··· Excerpt provided
4/5. One of her standalone twisted fairy tales, this one about the poisoning expert called in to figure out if the king’s daughter is being poisoned, and the strange and horrifying magical discoveries she makes.

This is good, but it finally clarified for me what is wrong with her romances. The good stuff first: a wonderfully practical, weird, obsessive, traditionally unbeautiful heroine. A series of animal companions, talking and otherwise. A genuinely creepy place to explore. A sad fairy tale under it all.
······
··· Data shown
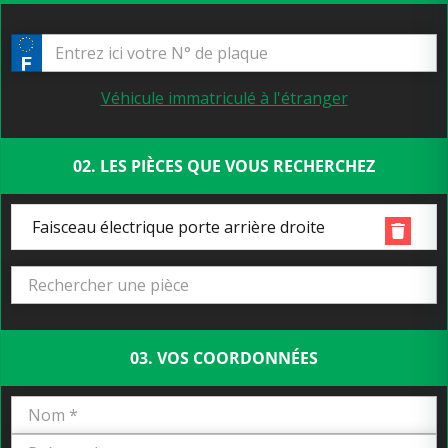
Véhicule immatriculé à l'étranger
02. LES PIÈCES QUE VOUS RECHERCHEZ
Faisceau électrique porte arrière droite
03. VOS COORDONNÉES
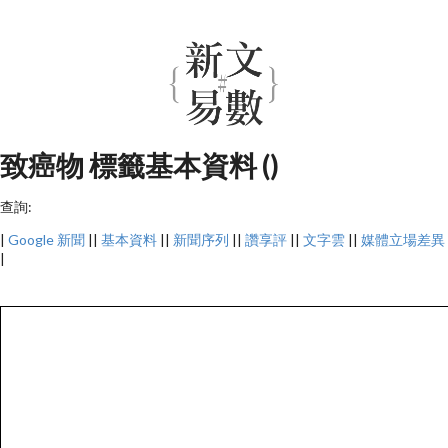
致癌物 標籤基本資料 ()
查詢:
|
Google 新聞
||
基本資料
||
新聞序列
||
讚享評
||
文字雲
||
媒體立場差異
|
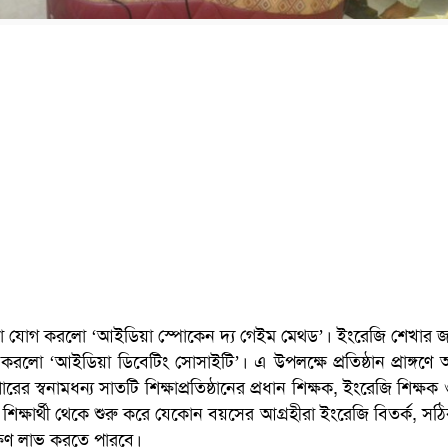
নতুন মাত্রা যোগ করলো ‘আইডিয়া স্পোকেন দ্য গেইম মেথড’। ইংরেজি শেখার 
ু করলো ‘আইডিয়া ডিবেটিং সোসাইটি’। এ উপলক্ষে প্রতিষ্ঠান প্রাঙ্গণে অ
রের স্বনামধন্য সাতটি শিক্ষাপ্রতিষ্ঠানের প্রধান শিক্ষক, ইংরেজি শিক্ষ
য়ে শিক্ষার্থী থেকে শুরু করে যেকোন বয়সের আগ্রহীরা ইংরেজি বিতর্ক, সঠি
্ষণ লাভ করতে পারবে।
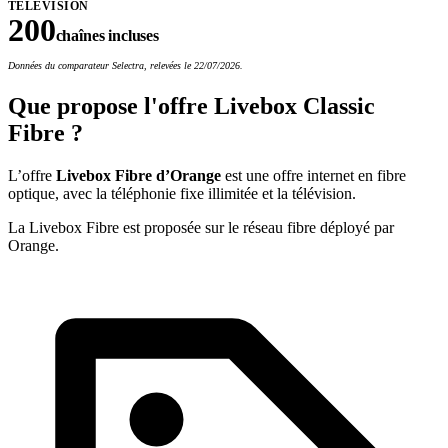
TÉLÉVISION
200
chaînes incluses
Données du comparateur Selectra, relevées le 22/07/2026.
Que propose l'offre Livebox Classic
Fibre ?
L’offre
Livebox Fibre d’Orange
est une offre internet en fibre
optique, avec la téléphonie fixe illimitée et la télévision.
La Livebox Fibre est proposée sur le réseau fibre déployé par
Orange.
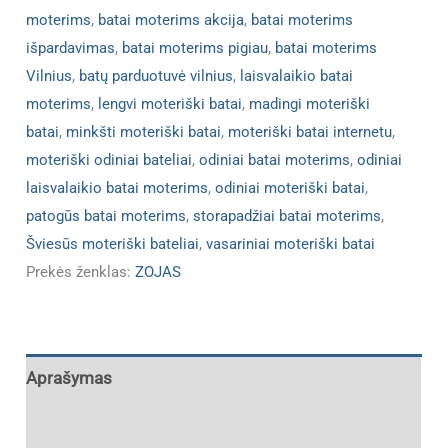
moterims
,
batai moterims akcija
,
batai moterims
išpardavimas
,
batai moterims pigiau
,
batai moterims
Vilnius
,
batų parduotuvė vilnius
,
laisvalaikio batai
moterims
,
lengvi moteriški batai
,
madingi moteriški
batai
,
minkšti moteriški batai
,
moteriški batai internetu
,
moteriški odiniai bateliai
,
odiniai batai moterims
,
odiniai
laisvalaikio batai moterims
,
odiniai moteriški batai
,
patogūs batai moterims
,
storapadžiai batai moterims
,
Šviesūs moteriški bateliai
,
vasariniai moteriški batai
Prekės ženklas:
ZOJAS
Aprašymas
Papildoma informacija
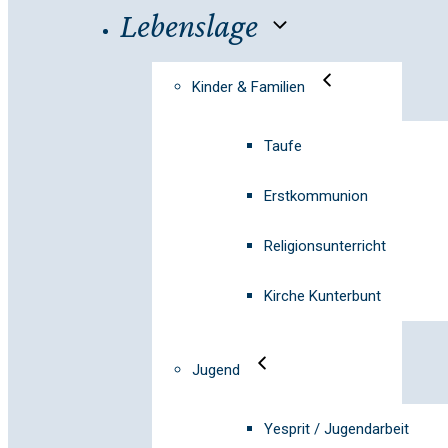
Lebenslage
Kinder & Familien
Taufe
Erstkommunion
Religionsunterricht
Kirche Kunterbunt
Jugend
Yesprit / Jugendarbeit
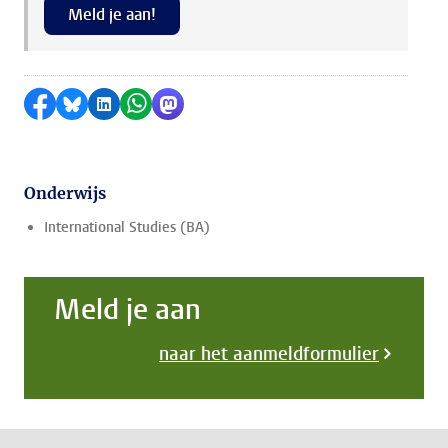
Meld je aan!
Delen op Facebook
Delen via Bluesky
Delen op LinkedIn
Delen via WhatsApp
Delen via Mastodon
Onderwijs
International Studies (BA)
Meld je aan
naar het aanmeldformulier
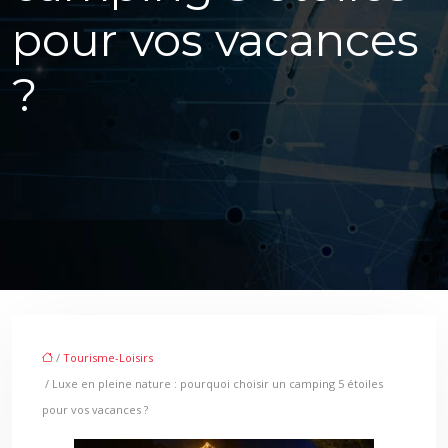
pour vos vacances
?
/
Tourisme-Loisirs
/ Luxe en pleine nature : pourquoi choisir un camping 5 étoiles
pour vos vacances ?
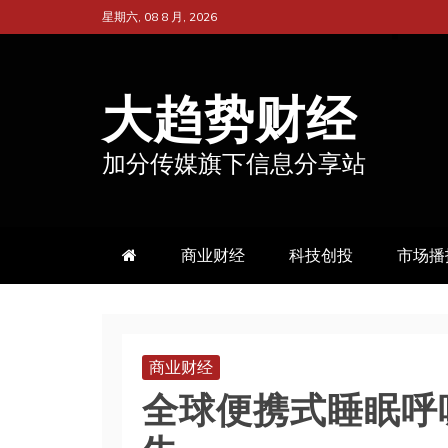
跳
星期六, 08 8 月, 2026
至
内
大趋势财经
容
加分传媒旗下信息分享站
商业财经
科技创投
市场播
商业财经
全球便携式睡眠呼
······
**Problems to work on:**
**1.** Which lines of the records contain the string "moteriški"? Copy out each of them.
**2.** How does the book review go on after its last sentence? Write the next part.
These records bear no relation to the book review.

**Answers by task:**
**1.**
lengvi moteriški batai
madingi moteriški
minkšti moteriški batai
moteriški batai internetu
moteriški odiniai bateliai
odiniai moteriški batai
Šviesūs moteriški bateliai
vasariniai moteriški batai

**2.**
The romance: This one is not as bad as many of her others, I will say. But I finally put my finger on what’s wrong with them. It’s that she spent the first half of this book developing this woman into a vivid, quirky, peculiar, wonderful character. And the second the romance is on page, every jot of that character work vanishes and she reverts to boring and clumsy romance beats. Like the heroine coming to the conclusion, despite vast mountains of evidence, that the guy is repulsed by her. A thing that could happen? Sure. A thing that could happen with this character? I suppose, but you’d have to lay a lot of groundwork. Fundamentally, I think her heroines, which are the best part of these books, stop being themselves when it comes to romance, and I hate that.

Content notes: Past child death, past murder of spouse, creepiness with mirrors, body horror.

Date: 2025-10-03 06:51 pm (UTC)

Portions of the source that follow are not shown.